At the same time, consider how Petal Platform can enable your teammates as well. Obvious plays like lifting up your ulting Cassidy or Soldier: 76 to give them a better line of sight speak for themselves. But what if you Petal Platform on an Earthshattered ally, lifting them into the sky away from the grounded Reinhardt? This ability has some insane playmaking potential as well, and you’ll want to recognize situations where you can use this ability to do so. Moments like these are what make Lifeweaver’s skill ceiling so high, but trust how satisfied you’ll be when you deny an enemy ult or save an ally from danger.
Coordination is key
Lifeweaver is a hero that thrives on communication. We know how scary joining Overwatch 2’s vitriolic voice chat can be. However, Lifeweaver is a hero that almost necessitates communication over voice chat if you want to set up important plays, such as a Cassidy ult and Petal Platform combo. We always recommend joining voice chat when possible regardless, but Lifeweaver will never reach his maximum potential if you aren’t able to call out your intentions.

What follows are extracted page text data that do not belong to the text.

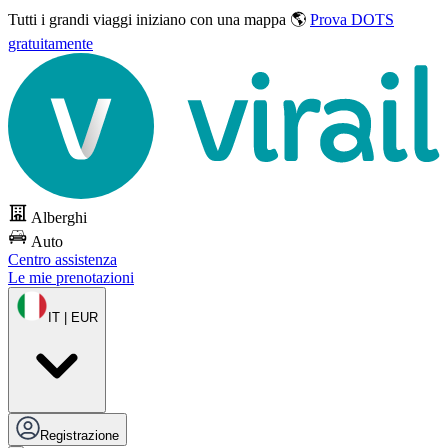
Tutti i grandi viaggi
iniziano con una mappa 🌎
Prova DOTS
gratuitamente
Alberghi
Auto
Centro assistenza
Le mie prenotazioni
IT | EUR
Registrazione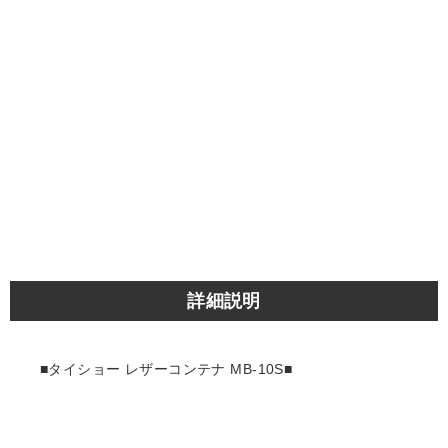
詳細説明
■タイショー レザーコンテナ MB-10S■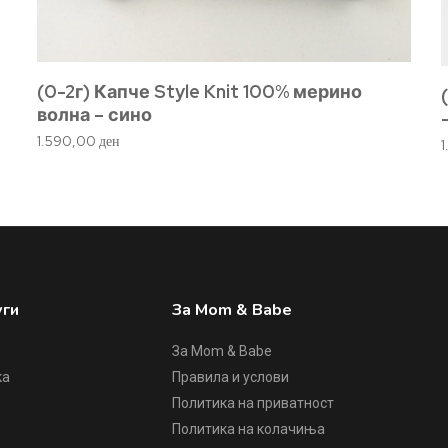
(0-2г) Капче Style Knit 100% мерино
волна – сино
1.590,00
ден
уги
За Mom & Babe
За Mom & Babe
ка
Правила и услови
Политика на приватност
е
Политика на колачиња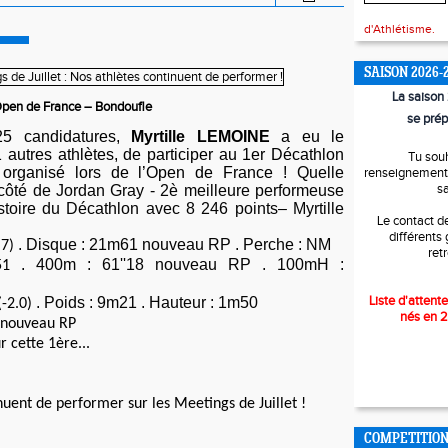
d'Athlétisme.
SAISON 2026-
La saiso
Open de France – Bondoufle
se prép
25 candidatures,
Myrtille LEMOINE
a eu le
1 autres athlètes, de participer au 1er Décathlon
Tu sou
l organisé lors de l’Open de France !
Quelle
renseignements
s
côté de Jordan Gray - 2è meilleure performeuse
stoire du Décathlon avec 8 246 points– Myrtille
Le contact d
différents
. Disque : 21m61 nouveau RP
. Perche : NM
.7)
ret
. 400m : 61''18 nouveau RP
. 100mH :
m51
Liste d'attente
. Poids : 9m21
. Hauteur : 1m50
(-2.0)
nés en 
7 nouveau RP
r cette 1ère...
nuent de performer sur les Meetings de Juillet !
COMPETITIO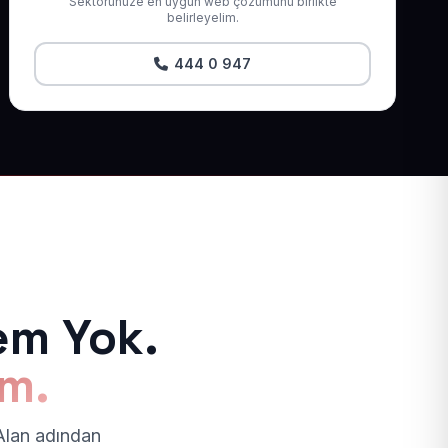
Sektörünüze en uygun web çözümünü birlikte
belirleyelim.
444 0 947
em Yok.
ım.
 Alan adından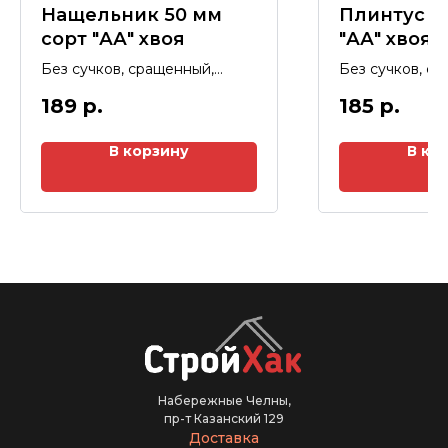
Нащельник 50 мм
Плинтус 5
сорт "АА" хвоя
"АА" хвоя
Без сучков, сращенный,
Без сучков, с
длина 3 м
длина 3 м
189
р.
185
р.
В корзину
В ко
Набережные Челны,
пр-т Казанский 129
Доставка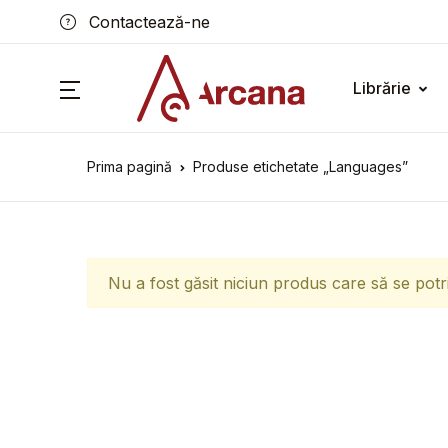
Contactează-ne
Librărie
Prima pagină
Produse etichetate „Languages”
Nu a fost găsit niciun produs care să se potr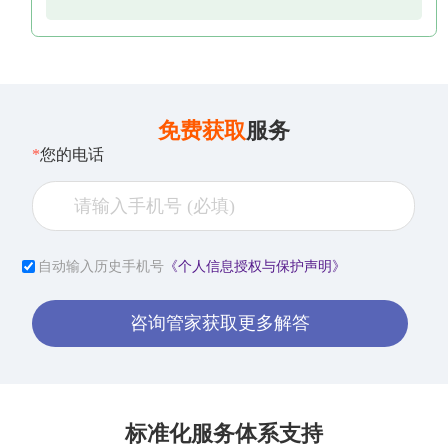
免费获取
服务
*
您的电话
自动输入历史手机号
《个人信息授权与保护声明》
咨询管家获取更多解答
标准化服务体系支持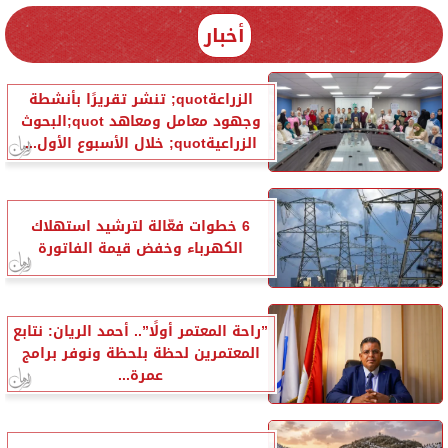
أخبار
الزراعةquot; تنشر تقريرًا بأنشطة
وجهود معامل ومعاهد quot;البحوث
الزراعيةquot; خلال الأسبوع الأول...
6 خطوات فعّالة لترشيد استهلاك
الكهرباء وخفض قيمة الفاتورة
”راحة المعتمر أولًا”.. أحمد الريان: نتابع
المعتمرين لحظة بلحظة ونوفر برامج
عمرة...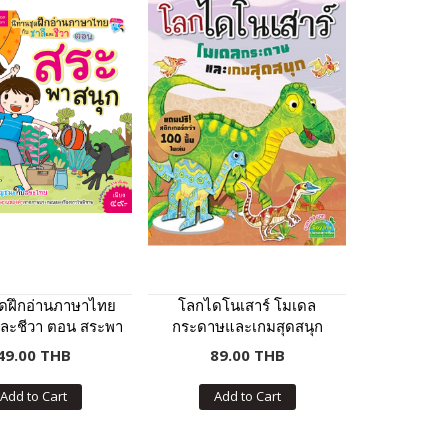
ุดฝึกอ่านภาษาไทย
โลกไดโนเสาร์ โมเดล
และชีวา ตอน สระพา
กระดาษและเกมสุดสนุก
สนุก
49.00 THB
89.00 THB
Add to Cart
Add to Cart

That being said, prioritize your mental health above all else. If voice chat is less a method of coordination, and more a toxic vat of terrible personalities, then you would know best as a player when to step out and just focus on yourself.
It’s okay to mess up Life Grip every once in a while
Your Life Grip is one of your strongest tools as a Lifeweaver, but it can also be one of the most devastating tools to your team. Every Lifeweaver main has had a moment where they messed up a Reinhardt’s Earthshatter, or perhaps pulled an ally into an enemy ult. These moments happen, and no matter how hard your teammates flame you, this result is inevitable. If you’re dedicated to Lifeweaver and climbing his Tree of Life, don’t let these moments get you down, and use them to learn.
Top players make crucial mistakes with plays that might not be as noticeable as Lifeweaver’s Life Grip. It’s important to keep in mind where you’re at and to realize that you’re playing Lifeweaver to improve and learn his play style. That being said, know your limitations. If you find yourself not getting value out of Lifeweaver’s kit, you might want to consider swapping at one point or another. Eventually, Life Grip will hopefully be seen as something like Mei’s Ice Wall. Potentially a troll, but just a part of the game all the same.